My Great Great Grandmother, Ana Jacinto de Melo Pacheco, came to Hawaii in 1882. She was widowed bringing her children with her. If I hadn’t seen her immigration records, I would have no evidence that Ana stepped on Hawaiian soil. She isn’t listed in any census, vital records, or church records that I have come across so far. She left no photographs behind.
One day, I was looking through a book on cemetery transcriptions for Kauai. There, under St. Sylvester’s (aka Kilauea Catholic Cemetery), was an entry for my Great Great Grandmother. The name in the entry was Anna Jacintha A. Pacheco.
A couple of years later, an internet friend who lived on Kauai, visited the cemetery. He took photographs of the Pacheco plots. He found Ana Jacinta’s gravesite and took this photograph:
The stone has crumbled and fallen over. The grave seems abandoned.
Yet, this shot gave me the chills. This is my proof that Ana Jacinta de Melo Pacheco, the daughter of Jose Francisco de Melo and Rosa Pimentel of Achada, Nordeste, Sao Miguel Island, Azores existed. The widow of Jacintho Pacheco boarded the SS Hansa in 1882 with six of her seven children aged 6 years old to 18 years old beside her. One child had died young and another was already an adult living on his own, though his whereabouts were unknown. She left the only home she and her kin knew for a strange place called Hawaii.

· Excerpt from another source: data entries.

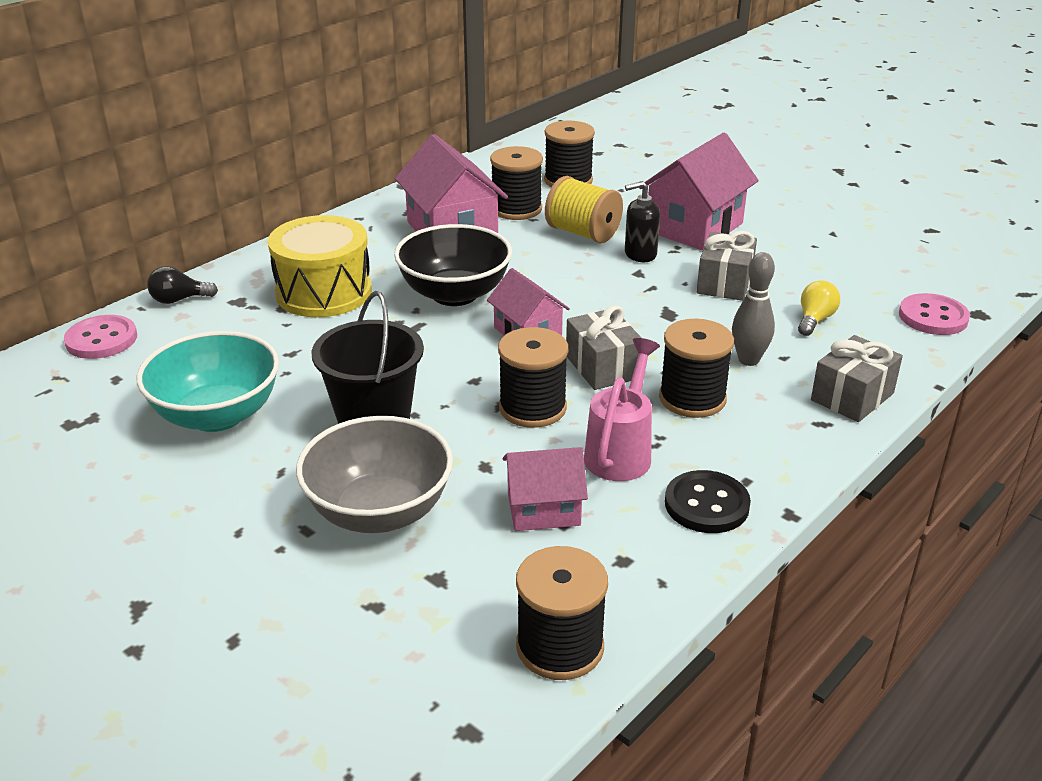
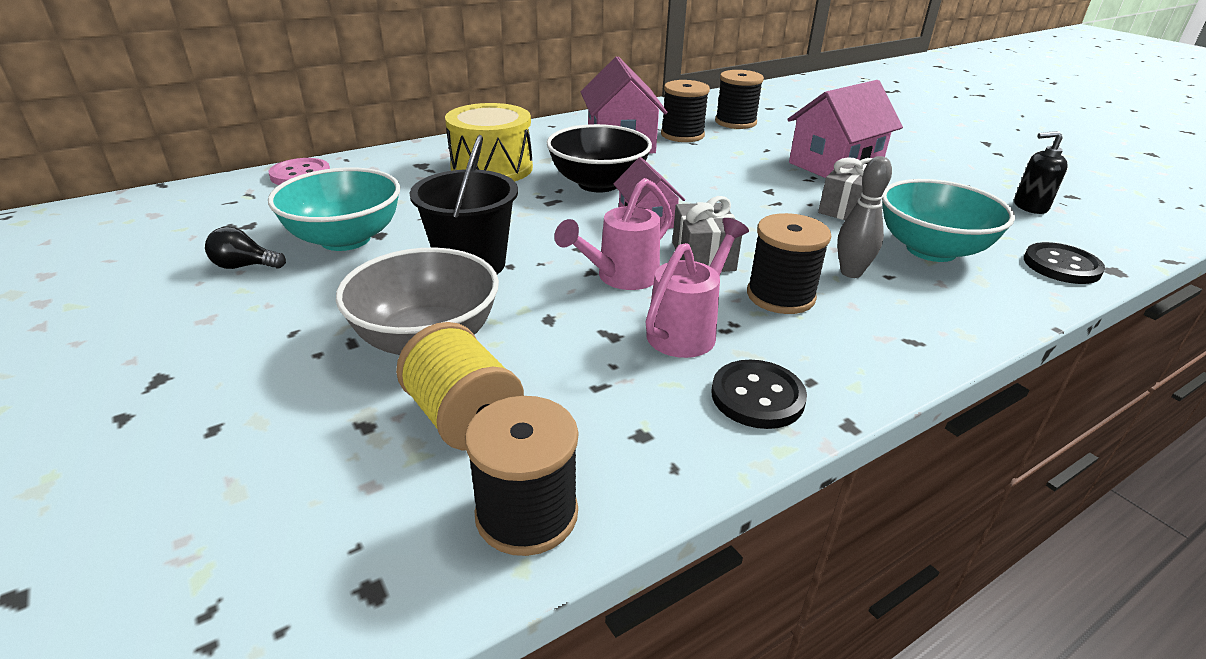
camera: 15 degrees right, 0 degrees up
(179, 300) = (378, 158): black light bulb -> black light bulb (244, 266)
(532, 408) = (620, 278): black spool -> pink watering can
(543, 509) = (584, 368): pink house -> none
(583, 233) = (731, 157): yellow spool -> yellow spool (464, 418)
(640, 254) = (776, 178): black soap dispenser -> black soap dispenser (1030, 207)
(814, 320) = (931, 250): yellow light bulb -> turquoise bowl
(852, 397) = (954, 322): grey gift -> none
(933, 317) = (1061, 266): pink button -> black button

She lived on the Kilauea Sugar Plantation where she and her children labored. She watched her children grow up, raise families, and adapt to their new homeland.
On the 4th of December 1902 on that same sugar plantation Ana Jacinta died. She was about 72 years old. She left 8 children on Kauai–her oldest son somehow met up with the family in the mid 1880s. At the time of her death, she had 33 living grandchildren (45 total would make it to adulthood from that generation!)
That cemetery plot isn’t very pretty, but it’s beautiful to me. That crumbled tombstone tells me Ana Jacinta really did exist. She really was there!